Ia pun membandingkan, sistem T-money Card di Korea Selatan yang standarnya berbeda untuk angkutan umum dan jalan tol. Kemudian, sistem Touch&Go di Malaysia yang sistem isi ulangnya dilaporkan ada yang dapat tercuri saat transaksi.

Selain itu, Silvester menyatakan, TransLink Card di Belanda dan Oyster Card di London (Inggris) yang berteknologi Mifare dilaporkan dapat diretas.

Adapun Octopus Card di Hongkong belum lama ini diputuskan ganti sistem lantaran teknologi yang sudah diterapkan memerlukan sistem penanaman modal yang kuat dalam pengembangan transaksi pembayaran secara elektronik (e-payment).

“Sistem pembayaran yang berkembang sesuai keinginan penumpang saat ini adalah kartu e-payment mudah digunakan, diisi ulang, tanpa sentuhan fisik, dan aman terhadap peretasan,” kata pria yang sejak 1990-an aktif mengembangkan sistem pembayaran elektronik di berbagai negara.

Berkaitan dengan standarisasi e-payment, ia mengemukakan, publik menginginkan sistem pembayaran yang transparan, dan pihak industri kartu elektronik menerapkan penyandian digital atau kriptografi yang murah sekaligus mudah diisi ulang.

“Hal terpenting dari sistem e-payment adalah kartunya harus terintegrasi dapat digunakan untuk banyak kepentingan, mulai transaksi untuk semua moda transportasi, belanja hingga urusan perbankan,” ujarnya.

Ia pun menyatakan, Singapura telah menerapkan kartu EZ-Link yang sistemnya dikembangkan secara mandiri, dan kini dimanfaatkan pula di berbagai negara.

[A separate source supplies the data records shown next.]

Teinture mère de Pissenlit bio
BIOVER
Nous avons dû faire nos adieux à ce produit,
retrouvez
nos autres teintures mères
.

Singapura sejak 2006 juga menerapkan standar baru berupa aplikasi layaknya dompet elektronik (common e-purse applications/CEPAS) dari SPRING SINGAPORE, sesuai ketentuan organisasi internasional untuk strandarisasi (ISO) dan komisi internasional elektro-teknikal (IEC) tanpa royalti.

Kartu cerdas CEPAS secara terpadu bermanfaat untuk semua moda transportasi darat, belanja di waralaba, bahkan pembayaran uang kuliah yang dapat diisi ulang berbasis perbankan melalui anjungan tunai mandiri (ATM) ataupun transaksi Internet.


“Bank Mandiri dan Bank BNI di Indonesia termasuk yang menggunakan sistem kami ini. Mandiri mengembangkan kartu e-toll, dan BNI untuk smart-card debit belanja. Ini awal baik untuk memadukan sistem pembayaran, termasuk MRT bila nanti terwujud,” demikian Silvester Prakasam.